To build a webapplication, we have retrained the model with data excluding recipes without image and have saved the similarities in a pkl file. Thus the above code is commented to prevent rewriting.

In [25]:
def content_recommender_second(recipename, df, similarities, RevCount_threshold=10) :
    
    # Get the recipe by the name
    Recipe_index = df[df['Name'] == recipename].index
    
    # Create a dataframe with info of recipe
    sim_df = pd.DataFrame(
        {'RecipeName': df['Name'],'RecipeId':df['RecipeId'],'Description': df['Description'],'rating':df['AggregatedRating'],'rev':df['ReviewCount'],
         'category':df['RecipeCategory'],'cal':df['Calories'],'Keywords':df['Keywords'],'ingredients':df['RecipeIngredientParts'],
         'similarity': np.array(similarities_second[Recipe_index, :].todense()).squeeze()
        })
    
    # Get the top 10 recipe with > 10 review
    top_recipe = sim_df[sim_df['rev'] > RevCount_threshold].sort_values(by='similarity', ascending=False).head(10)
    
    #drop the input recipe
    top_recipe = top_recipe[top_recipe['RecipeName'] != recipename]
    
    return top_recipe

In [28]:
#input the chosen name to below function
similar_recipe = content_recommender_second('Peanut Butter Pie', df, similarities_second, RevCount_threshold=4)

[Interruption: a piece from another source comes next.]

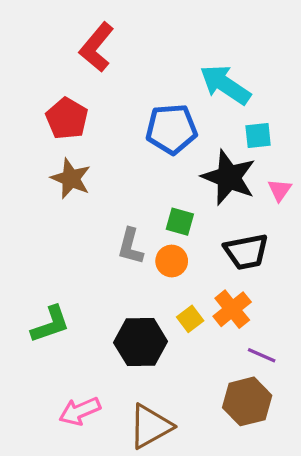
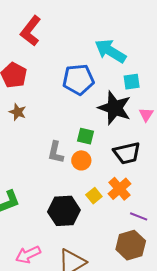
brown star: (71, 179) -> (18, 112), size x0.7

# see the top 5 recommended recipes
similar_recipe.head(5)

Unnamed: 0,RecipeName,RecipeId,Description,rating,rev,category,cal,Keywords,ingredients,similarity
2514,Best Ever Buckeyes,16716,Small peanut butter balls that taste even bett...,5.0,56.0,Candy,151.8,"Dessert, Fruit, Peanut Butter, Kid Friendly, C...","peanut butter, margarine, butter, powdered sug...",0.542836
2337,Super-Easy Microwave Peanut Butter Fudge,42547,"This is a very easy, delicious peanut butter f...",5.0,59.0,Candy,136.0,"Dessert, Fruit, Nuts, Microwave, < 15 Mins, Ea...","peanut butter,",0.542686
1394,Peanut Butter Frosting,33520,This is soooo good on a chocolate cake! I usua...,5.0,83.0,Dessert,288.7,"Kid Friendly, Kosher, < 15 Mins, Easy,","peanut butter, margarine, powdered sugar, milk,",0.534876
6356,White Chocolate No-Bake Cheesecake Pie,24423,Make and share this White Chocolate No-Bake Ch...,5.0,28.0,Cheesecake,547.2,"Dessert, Cheese, European, Kid Friendly, Potlu...","white chocolate chips, cream cheese, 9-inch gr...",0.534001
6155,"Chocolate, Butterscotch, Pb Rice Krispies Treats",100298,"Born with a Rice Krispie treat in my hand, you...",5.0,29.0,Bar Cookie,56.4,"Dessert, Lunch/Snacks, Cookie & Brownie, Potlu...","peanut butter, corn syrup, sugar,",0.533334


As we see, two models resulting in two different answers, which both are acceptable and related recipes. However, the weakness of this model is that we do not have a numeric criteria to evaluate the model. In the next notebook we will solve this problem by using other recommendation methods.